Member of East Pakistan Provincial Assembly
- In office 1970–1970
- Constituency: Comilla-4

Personal details
- Born: 23 November 1935 Ranikhar, Tipperah District, Bengal Presidency
- Died: September 7, 2020 (aged 84) Combined Military Hospital, Dhaka, Bangladesh
- Party: Awami League
- Education: Comilla Law College

= Syed Emdadul Bari =

Bangladeshi politician

Syed A. K. Mohammad Emdadul Bari (সৈয়দ এ কে মোহাম্মদ এমদাদুল বারী; 23 November 1935 – 7 September 2020) was a Bangladeshi politician, freedom fighter and lawyer.

== Early life and education ==
Emdadul Bari was born on 23 November 1935 to a Bengali family of Muslim Syeds in the village of Ranikhar in Akhaura, Brahmanbaria subdivision, Tipperah District, Bengal Presidency (now Bangladesh). He was a father to two sons and three daughters.

Emdadul Bari studied at the Ranikhar Primary School, and then at the Talshahar A. I. School from where he passed with a first class in his matriculation. He completed his Intermediate of Arts from Haji Asmat College in Bhairab, and graduated with a Bachelor of Arts with honours in political science from the Dhaka Salimullah Academy. Emdadul Bari received his Bachelor of Laws from the Comilla Law College.

==Career==
Emdadul Bari began his career as a lawyer in Comilla in 1965. He relocated to Brahmanbaria Court in 1966. He continued to work within the legal sector despite being involved in politics.

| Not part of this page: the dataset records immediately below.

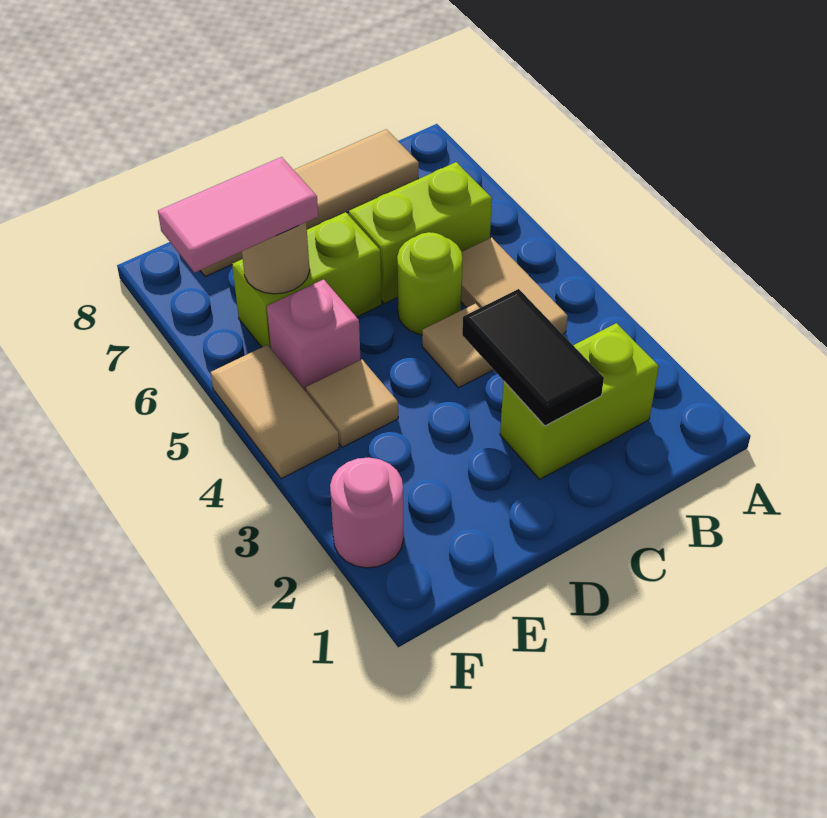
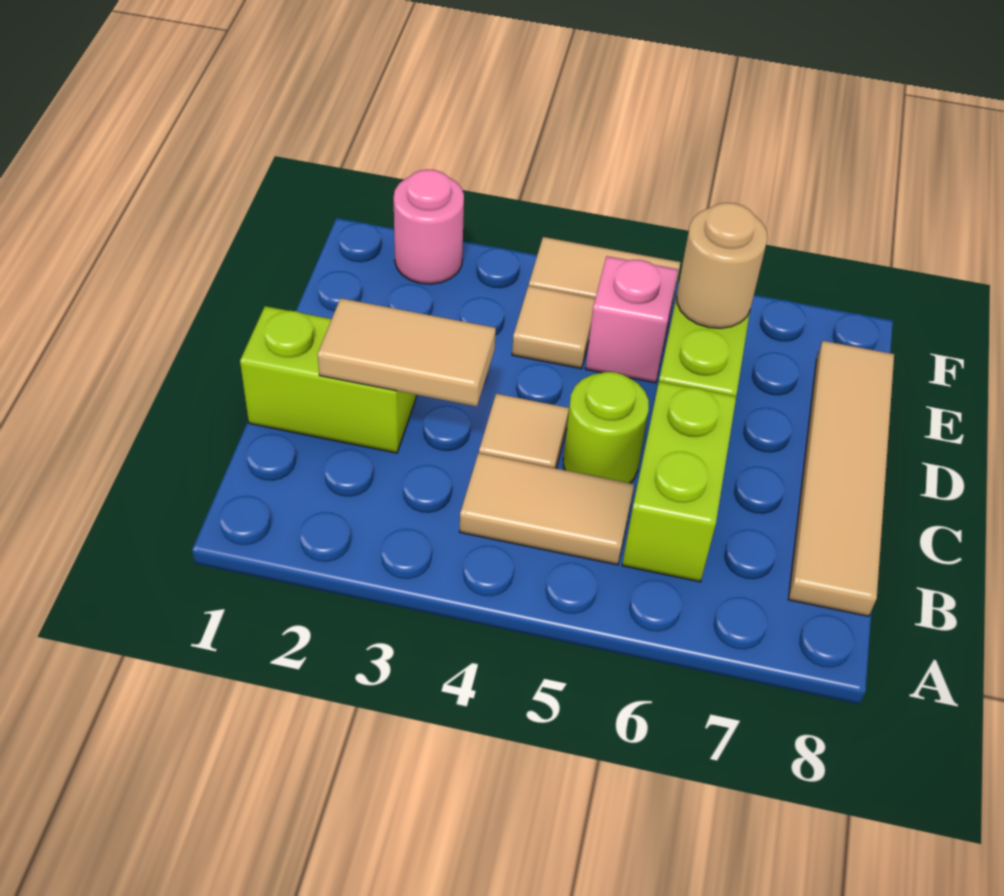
lime 1x2 brick [500,323,659,479] -> lime 1x2 brick turned to [240,306,416,453]
black 1x2 tile [462,289,604,426] -> tan 1x2 tile [318,298,496,406]
pink 1x2 tile [158,157,318,273] -> none

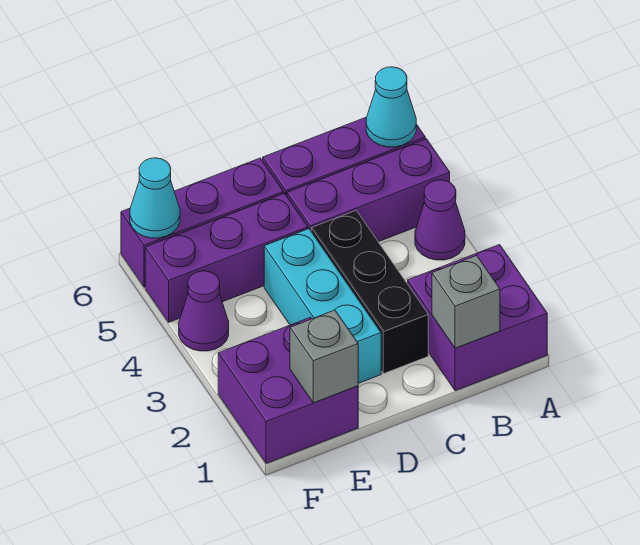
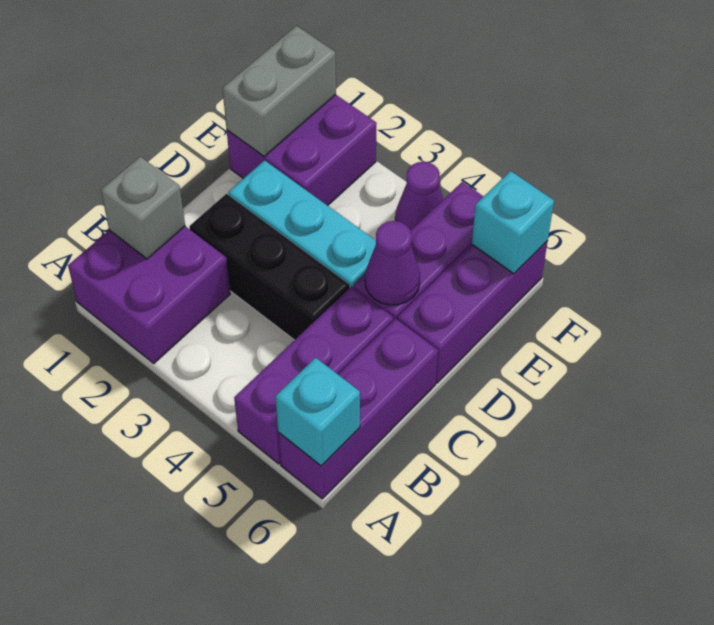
purple 1x1 cone [415,180,465,260] -> purple 1x1 cone moved to [365,221,420,305]
cyan 1x1 cone [366,67,416,147] -> cyan 1x1 brick [275,358,360,466]
grey 1x1 brick [290,310,358,403] -> grey 1x2 brick [222,26,336,156]
cyan 1x1 cone [130,158,180,238] -> cyan 1x1 brick [472,171,554,274]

He was elected to the East Pakistan Provincial Assembly as an Awami League candidate for Comilla-4 at the 1970 elections but this assembly was not formed. Then the Bangladesh Liberation War broke out and so he became the president of the Media Office of the South-Eastern Front. He participated in the Liberation War from Sector 2 and served as the head of Bijla Camp.

In 2011, he was appointed as the commissioner of Brahmanbaria District Council.

==Death==
Emdadul Bari died on 7 September 2020 at 6:50pm in Combined Military Hospital, Dhaka, Bangladesh.